The common errors: connecting every MCP server you can find and drowning your context window in tool definitions you never use; reaching for an MCP server when a CLI tool you already have would do the job more simply; hard-coding credentials into .mcp.json instead of using environment variables; and forgetting that an MCP server is third-party code with access to your stuff, so you should vet what you connect just as you would vet a dependency. Connect few, connect deliberately, connect things you trust.

## Business ROI

MCP is what turns a code agent into a general-purpose operator for your business. Connect the right servers and the agent stops needing you as a clipboard: it can read your database, check a live page, pull from a service, and act on real data end to end. That is the difference between an agent that drafts code and an agent that runs a workflow. The discipline of connecting deliberately - and choosing a CLI when a CLI is enough - keeps that power cheap and your context sharp, so you get the reach without paying the cliff tax.

## Checklist

You are ready to move on when each of these is true. The next lesson scales from one well-equipped agent to several.

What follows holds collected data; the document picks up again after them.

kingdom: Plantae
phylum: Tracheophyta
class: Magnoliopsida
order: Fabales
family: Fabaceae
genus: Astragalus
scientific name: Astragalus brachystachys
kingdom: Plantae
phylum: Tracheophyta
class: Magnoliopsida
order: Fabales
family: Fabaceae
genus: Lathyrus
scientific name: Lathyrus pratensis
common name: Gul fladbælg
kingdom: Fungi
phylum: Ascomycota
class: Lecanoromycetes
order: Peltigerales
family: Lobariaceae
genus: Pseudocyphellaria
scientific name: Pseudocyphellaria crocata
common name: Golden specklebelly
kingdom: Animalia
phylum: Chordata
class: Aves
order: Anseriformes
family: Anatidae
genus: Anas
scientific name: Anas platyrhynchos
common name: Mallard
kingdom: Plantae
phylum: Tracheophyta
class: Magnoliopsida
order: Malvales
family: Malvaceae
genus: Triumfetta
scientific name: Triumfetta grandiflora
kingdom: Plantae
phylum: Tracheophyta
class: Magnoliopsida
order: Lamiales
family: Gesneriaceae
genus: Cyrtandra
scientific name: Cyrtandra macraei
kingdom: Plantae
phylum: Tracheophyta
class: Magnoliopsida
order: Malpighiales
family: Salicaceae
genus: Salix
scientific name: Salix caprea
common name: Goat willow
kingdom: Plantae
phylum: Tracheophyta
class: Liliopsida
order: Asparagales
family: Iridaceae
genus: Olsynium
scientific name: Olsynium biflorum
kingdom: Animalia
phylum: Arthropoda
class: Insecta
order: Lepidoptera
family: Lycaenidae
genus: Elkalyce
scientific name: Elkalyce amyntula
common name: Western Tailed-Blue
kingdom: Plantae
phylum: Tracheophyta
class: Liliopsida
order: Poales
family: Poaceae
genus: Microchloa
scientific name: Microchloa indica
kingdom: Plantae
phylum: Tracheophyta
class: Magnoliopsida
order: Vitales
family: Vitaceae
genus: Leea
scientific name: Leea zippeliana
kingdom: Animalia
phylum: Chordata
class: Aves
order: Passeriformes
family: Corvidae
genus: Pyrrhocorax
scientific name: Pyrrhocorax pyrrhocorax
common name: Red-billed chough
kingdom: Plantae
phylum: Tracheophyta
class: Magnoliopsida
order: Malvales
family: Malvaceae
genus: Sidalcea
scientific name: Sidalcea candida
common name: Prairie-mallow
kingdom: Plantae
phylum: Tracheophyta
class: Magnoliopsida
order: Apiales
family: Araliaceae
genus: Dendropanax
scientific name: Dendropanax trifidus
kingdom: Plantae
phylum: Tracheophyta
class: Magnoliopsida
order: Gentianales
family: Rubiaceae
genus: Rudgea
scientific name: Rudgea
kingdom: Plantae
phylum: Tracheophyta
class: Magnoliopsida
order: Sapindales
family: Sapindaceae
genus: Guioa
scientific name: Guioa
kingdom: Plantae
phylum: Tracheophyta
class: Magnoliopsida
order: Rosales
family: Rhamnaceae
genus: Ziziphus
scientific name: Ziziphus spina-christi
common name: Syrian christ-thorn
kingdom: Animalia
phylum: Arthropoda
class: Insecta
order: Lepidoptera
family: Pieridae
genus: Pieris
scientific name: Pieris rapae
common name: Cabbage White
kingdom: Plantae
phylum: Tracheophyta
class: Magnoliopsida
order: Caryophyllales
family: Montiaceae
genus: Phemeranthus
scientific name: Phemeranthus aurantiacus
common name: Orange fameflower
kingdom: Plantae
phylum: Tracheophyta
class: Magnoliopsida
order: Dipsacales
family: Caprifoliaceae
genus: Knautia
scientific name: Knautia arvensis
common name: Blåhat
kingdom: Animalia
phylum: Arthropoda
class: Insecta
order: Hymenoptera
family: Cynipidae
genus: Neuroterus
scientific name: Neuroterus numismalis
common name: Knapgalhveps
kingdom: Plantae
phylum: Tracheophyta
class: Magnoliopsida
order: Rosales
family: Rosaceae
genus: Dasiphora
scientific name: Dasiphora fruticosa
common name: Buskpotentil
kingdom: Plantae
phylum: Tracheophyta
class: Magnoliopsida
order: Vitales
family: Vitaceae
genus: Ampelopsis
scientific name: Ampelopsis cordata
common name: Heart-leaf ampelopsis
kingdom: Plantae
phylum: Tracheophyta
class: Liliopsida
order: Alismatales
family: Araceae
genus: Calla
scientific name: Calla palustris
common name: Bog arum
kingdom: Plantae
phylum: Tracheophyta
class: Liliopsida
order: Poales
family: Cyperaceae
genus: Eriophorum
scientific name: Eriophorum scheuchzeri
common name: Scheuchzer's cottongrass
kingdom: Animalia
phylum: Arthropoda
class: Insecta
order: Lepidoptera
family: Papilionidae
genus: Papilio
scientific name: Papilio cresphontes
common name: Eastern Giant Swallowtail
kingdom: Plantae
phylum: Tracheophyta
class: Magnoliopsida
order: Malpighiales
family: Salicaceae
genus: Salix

- You can explain MCP as a standard plug, and name the server and client roles.
- You have added at least one MCP server to a real project via .mcp.json.
- You can state a clear case where a CLI tool beats an MCP server, and vice versa.
- You understand that each connected server costs context and surface area.

## Resources

Bookmark the official Model Context Protocol site and the Claude Code MCP documentation for the current configuration format and the registry of available servers. The filesystem, Playwright and database servers are good first connections. Pair MCP with a rule in your CLAUDE.md that tells the agent which CLI to prefer for which job, so it only reaches for a server when the CLI genuinely cannot help.

## Your task

Connect one MCP server to a real project through .mcp.json - the filesystem or Playwright server is an easy start. Then deliberately do the opposite: pick a task you might have reached for a server for, and instead add a one-line rule to your CLAUDE.md telling the agent to use an existing CLI tool. Notice which felt lighter. That instinct is the real skill here.

## Next lesson

A single well-equipped agent is powerful, but it can only hold so much in context. The next lesson scales to several agents: sub-agents, agent teams, the context-cliff motivation behind them, and how to keep a team from quietly multiplying your costs.

## Transcript

This lesson is a written, text-first guide. MCP, the Model Context Protocol, is the standard way to give an agent new capabilities: a connection to a database, a design tool, a browser, a search service. This lesson explains MCP in plain terms, shows a real .mcp.json that connects a server, and gives you the judgement to know when an MCP server is the right move and when a simple CLI command in your rules file is better. You will understand the model context protocol, connect mcp servers to your agent, and judge when mcp beats a plain cli tool. Work through the sections in order, try the task at the end in a real project, and move on once it works for you. There is no video required - everything you need is in the written steps above.